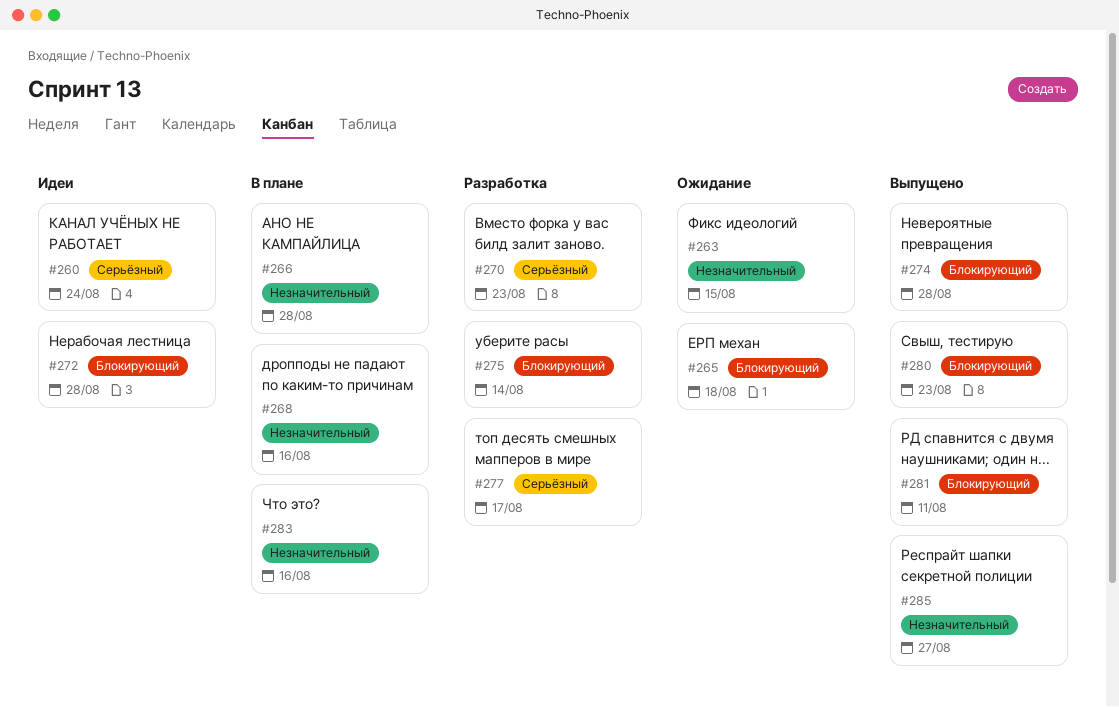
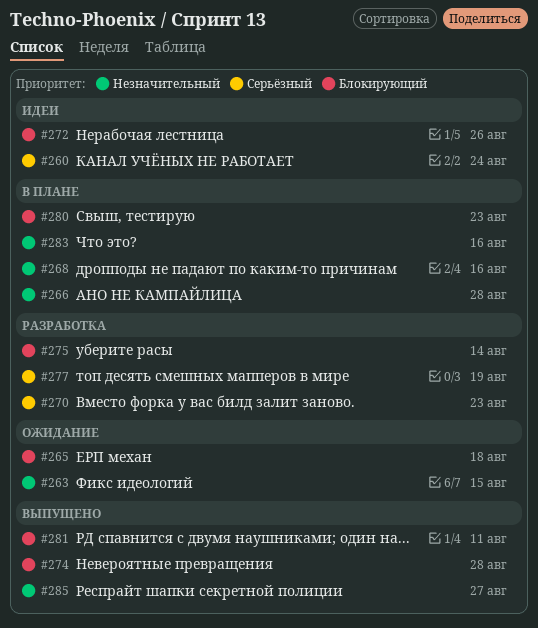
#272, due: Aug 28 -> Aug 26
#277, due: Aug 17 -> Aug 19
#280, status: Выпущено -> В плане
+ + + + + + +
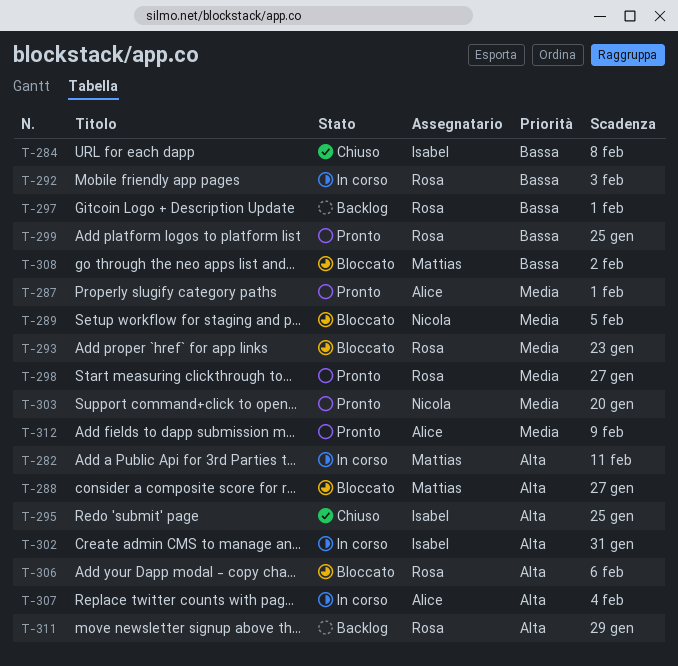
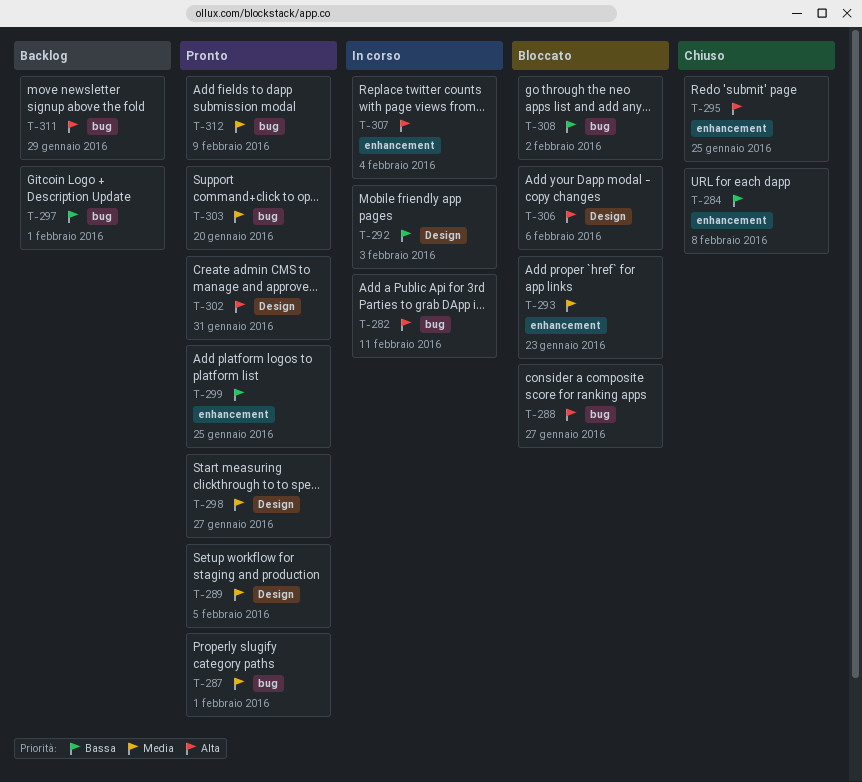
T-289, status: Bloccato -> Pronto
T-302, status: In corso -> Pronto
+ + + + + + +
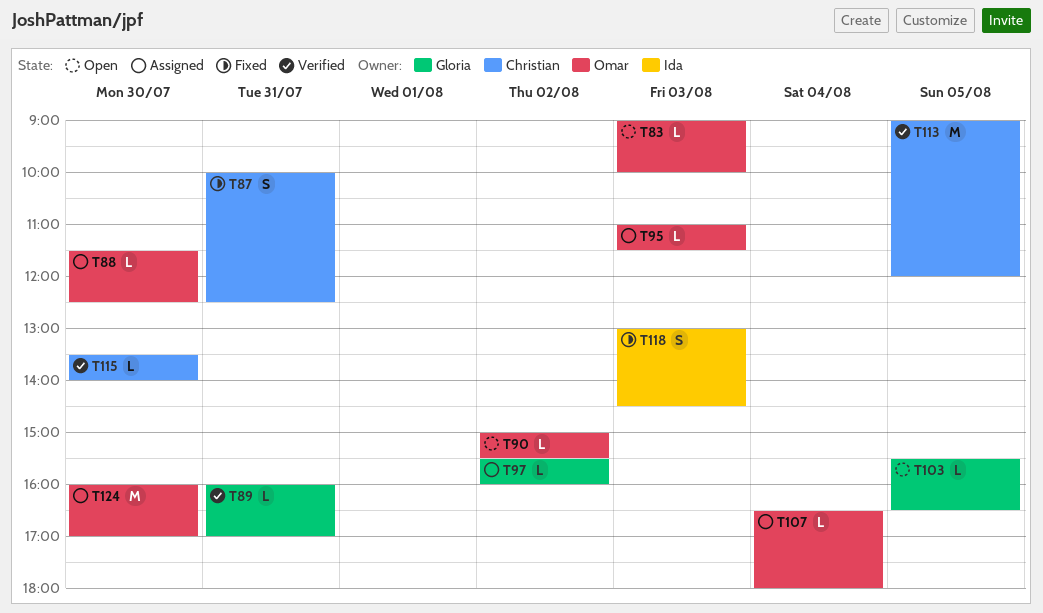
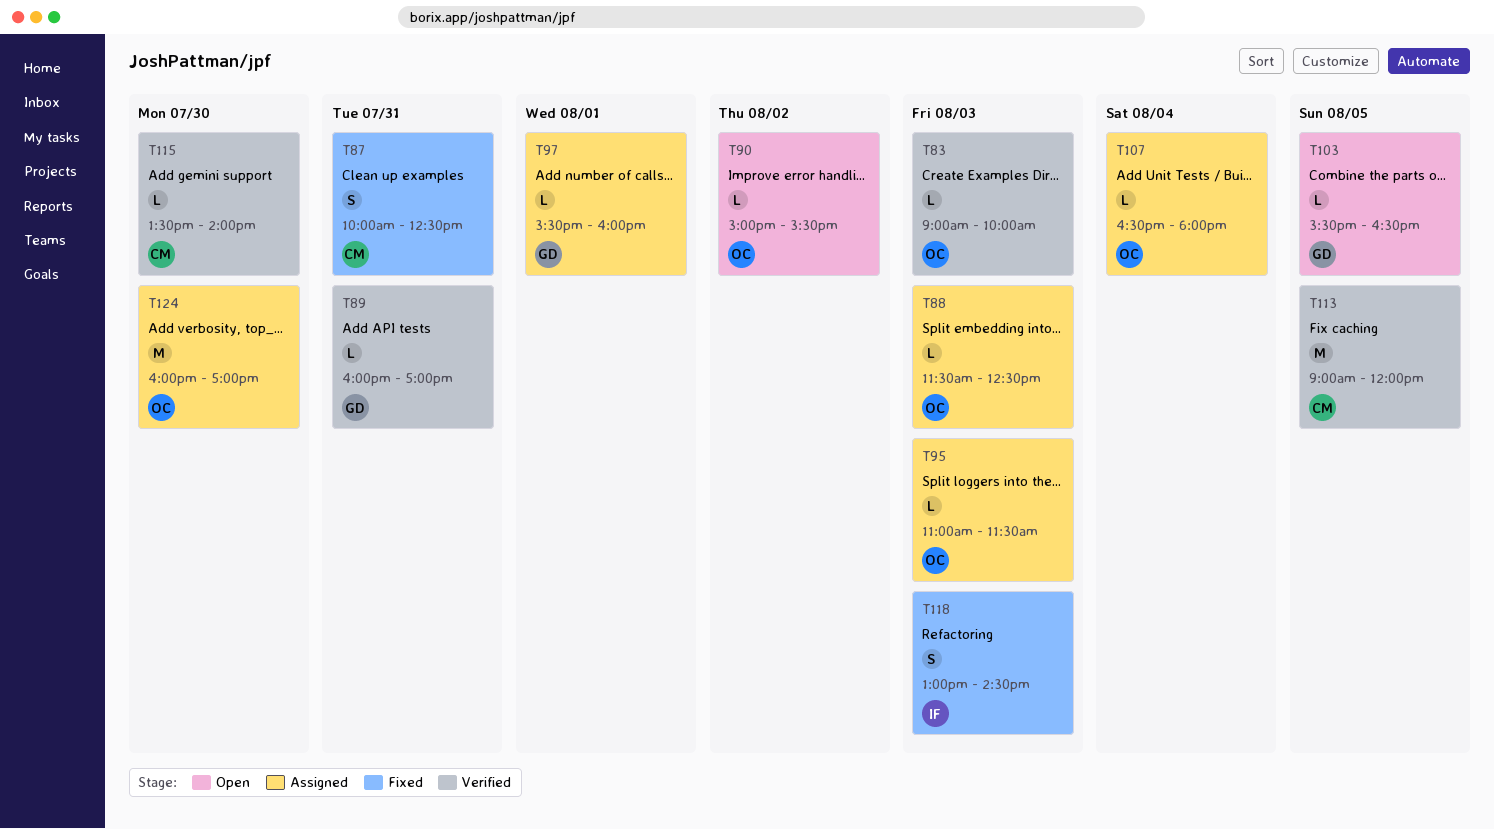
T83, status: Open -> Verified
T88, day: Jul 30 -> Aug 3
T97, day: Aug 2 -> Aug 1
+ + + + + + +
Problem to work on
Which lines contain "Pronto"? Copy each of them from the listing.

The completed task
T-289, status: Bloccato -> Pronto
T-302, status: In corso -> Pronto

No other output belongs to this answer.